» Assignment: Transcribe the stretch of entries below from the line with "UNIGRÁ S.p.A. Tutti" through the line with "offres promotionnelles sur", exactly and with both ends included; leave out all other lines.

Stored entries

[Start of section]

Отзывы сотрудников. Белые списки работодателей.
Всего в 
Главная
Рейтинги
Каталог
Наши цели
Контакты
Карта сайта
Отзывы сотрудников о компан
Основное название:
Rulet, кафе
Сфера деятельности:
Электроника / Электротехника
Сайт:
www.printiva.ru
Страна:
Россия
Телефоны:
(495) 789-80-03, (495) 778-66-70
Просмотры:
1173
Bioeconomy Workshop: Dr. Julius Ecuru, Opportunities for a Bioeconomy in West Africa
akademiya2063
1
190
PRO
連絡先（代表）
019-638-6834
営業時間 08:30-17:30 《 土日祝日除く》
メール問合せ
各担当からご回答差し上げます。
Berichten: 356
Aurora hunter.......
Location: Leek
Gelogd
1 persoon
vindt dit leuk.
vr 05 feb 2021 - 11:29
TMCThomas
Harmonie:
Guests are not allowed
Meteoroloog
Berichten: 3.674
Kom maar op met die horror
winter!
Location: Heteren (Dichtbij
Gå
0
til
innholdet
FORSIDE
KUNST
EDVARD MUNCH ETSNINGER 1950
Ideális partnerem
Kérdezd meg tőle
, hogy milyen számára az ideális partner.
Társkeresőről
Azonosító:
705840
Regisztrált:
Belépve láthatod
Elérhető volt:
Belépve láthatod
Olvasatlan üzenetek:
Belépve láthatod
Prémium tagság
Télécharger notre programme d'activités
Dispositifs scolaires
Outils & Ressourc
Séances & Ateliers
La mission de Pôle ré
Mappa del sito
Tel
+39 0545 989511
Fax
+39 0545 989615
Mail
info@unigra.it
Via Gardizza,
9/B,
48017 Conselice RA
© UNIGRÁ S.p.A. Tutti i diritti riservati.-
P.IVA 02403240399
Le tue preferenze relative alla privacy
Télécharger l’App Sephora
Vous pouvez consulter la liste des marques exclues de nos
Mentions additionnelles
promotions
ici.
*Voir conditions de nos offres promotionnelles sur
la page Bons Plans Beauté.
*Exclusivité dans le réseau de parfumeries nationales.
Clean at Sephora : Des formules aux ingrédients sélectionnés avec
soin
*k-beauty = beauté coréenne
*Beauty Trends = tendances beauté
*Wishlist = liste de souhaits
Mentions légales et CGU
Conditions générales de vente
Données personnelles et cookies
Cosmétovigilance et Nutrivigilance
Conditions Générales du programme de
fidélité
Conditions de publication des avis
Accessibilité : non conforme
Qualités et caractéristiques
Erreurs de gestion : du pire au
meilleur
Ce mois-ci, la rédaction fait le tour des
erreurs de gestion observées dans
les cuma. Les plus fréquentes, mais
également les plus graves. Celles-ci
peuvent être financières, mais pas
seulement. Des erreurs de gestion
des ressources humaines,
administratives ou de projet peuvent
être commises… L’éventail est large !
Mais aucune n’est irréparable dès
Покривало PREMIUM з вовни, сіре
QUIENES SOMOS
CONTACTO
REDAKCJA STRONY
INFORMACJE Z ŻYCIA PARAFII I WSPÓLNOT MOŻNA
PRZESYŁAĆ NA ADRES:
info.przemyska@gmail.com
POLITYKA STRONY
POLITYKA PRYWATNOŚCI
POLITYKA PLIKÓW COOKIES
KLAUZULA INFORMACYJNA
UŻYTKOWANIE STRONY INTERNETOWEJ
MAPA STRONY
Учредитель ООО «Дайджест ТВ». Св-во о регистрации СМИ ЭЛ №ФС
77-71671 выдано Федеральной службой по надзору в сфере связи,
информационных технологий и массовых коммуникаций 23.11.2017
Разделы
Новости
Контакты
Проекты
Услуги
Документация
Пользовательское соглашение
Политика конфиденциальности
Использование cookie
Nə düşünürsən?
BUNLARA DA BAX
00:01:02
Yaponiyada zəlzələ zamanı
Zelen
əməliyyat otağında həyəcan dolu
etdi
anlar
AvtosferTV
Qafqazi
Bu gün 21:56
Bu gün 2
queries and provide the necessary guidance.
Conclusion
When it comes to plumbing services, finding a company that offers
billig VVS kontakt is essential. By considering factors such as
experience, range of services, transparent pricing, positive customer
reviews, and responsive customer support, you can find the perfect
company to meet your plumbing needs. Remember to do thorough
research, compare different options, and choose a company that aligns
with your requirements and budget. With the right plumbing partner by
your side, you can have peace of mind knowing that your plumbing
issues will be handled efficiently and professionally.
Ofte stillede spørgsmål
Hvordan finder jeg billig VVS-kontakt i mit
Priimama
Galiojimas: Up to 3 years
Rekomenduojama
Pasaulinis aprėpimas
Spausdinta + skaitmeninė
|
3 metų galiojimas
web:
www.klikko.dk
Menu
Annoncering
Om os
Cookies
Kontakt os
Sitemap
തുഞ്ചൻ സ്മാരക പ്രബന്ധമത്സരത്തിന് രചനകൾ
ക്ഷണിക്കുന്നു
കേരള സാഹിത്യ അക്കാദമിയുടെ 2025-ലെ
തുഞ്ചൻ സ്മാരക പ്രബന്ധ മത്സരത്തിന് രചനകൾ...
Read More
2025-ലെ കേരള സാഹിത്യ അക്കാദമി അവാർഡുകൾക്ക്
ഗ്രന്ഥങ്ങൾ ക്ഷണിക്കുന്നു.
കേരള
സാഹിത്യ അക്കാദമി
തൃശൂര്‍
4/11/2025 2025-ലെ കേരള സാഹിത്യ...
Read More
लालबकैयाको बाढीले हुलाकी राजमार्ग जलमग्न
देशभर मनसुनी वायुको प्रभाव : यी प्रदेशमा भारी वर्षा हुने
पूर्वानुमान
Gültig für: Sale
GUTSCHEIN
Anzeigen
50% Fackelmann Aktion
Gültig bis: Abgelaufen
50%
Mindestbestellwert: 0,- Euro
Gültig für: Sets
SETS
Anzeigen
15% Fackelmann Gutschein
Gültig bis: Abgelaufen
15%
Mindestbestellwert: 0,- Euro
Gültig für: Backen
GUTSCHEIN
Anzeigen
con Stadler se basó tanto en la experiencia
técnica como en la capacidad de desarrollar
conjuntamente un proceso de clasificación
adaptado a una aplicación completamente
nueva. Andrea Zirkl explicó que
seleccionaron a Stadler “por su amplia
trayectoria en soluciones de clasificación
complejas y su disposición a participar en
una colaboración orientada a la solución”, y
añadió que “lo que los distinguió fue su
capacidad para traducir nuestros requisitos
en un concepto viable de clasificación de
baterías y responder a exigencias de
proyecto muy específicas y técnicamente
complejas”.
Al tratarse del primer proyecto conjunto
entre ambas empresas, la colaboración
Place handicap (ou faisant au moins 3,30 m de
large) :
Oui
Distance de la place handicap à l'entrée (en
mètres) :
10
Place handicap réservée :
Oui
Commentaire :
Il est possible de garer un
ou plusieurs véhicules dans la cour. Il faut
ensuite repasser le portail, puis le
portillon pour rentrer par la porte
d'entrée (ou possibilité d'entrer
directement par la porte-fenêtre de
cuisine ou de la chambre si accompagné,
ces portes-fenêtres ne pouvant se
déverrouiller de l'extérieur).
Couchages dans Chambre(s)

[End of section]

» Result of the exercise:
© UNIGRÁ S.p.A. Tutti i diritti riservati.-
P.IVA 02403240399
Le tue preferenze relative alla privacy
Télécharger l’App Sephora
Vous pouvez consulter la liste des marques exclues de nos
Mentions additionnelles
promotions
ici.
*Voir conditions de nos offres promotionnelles sur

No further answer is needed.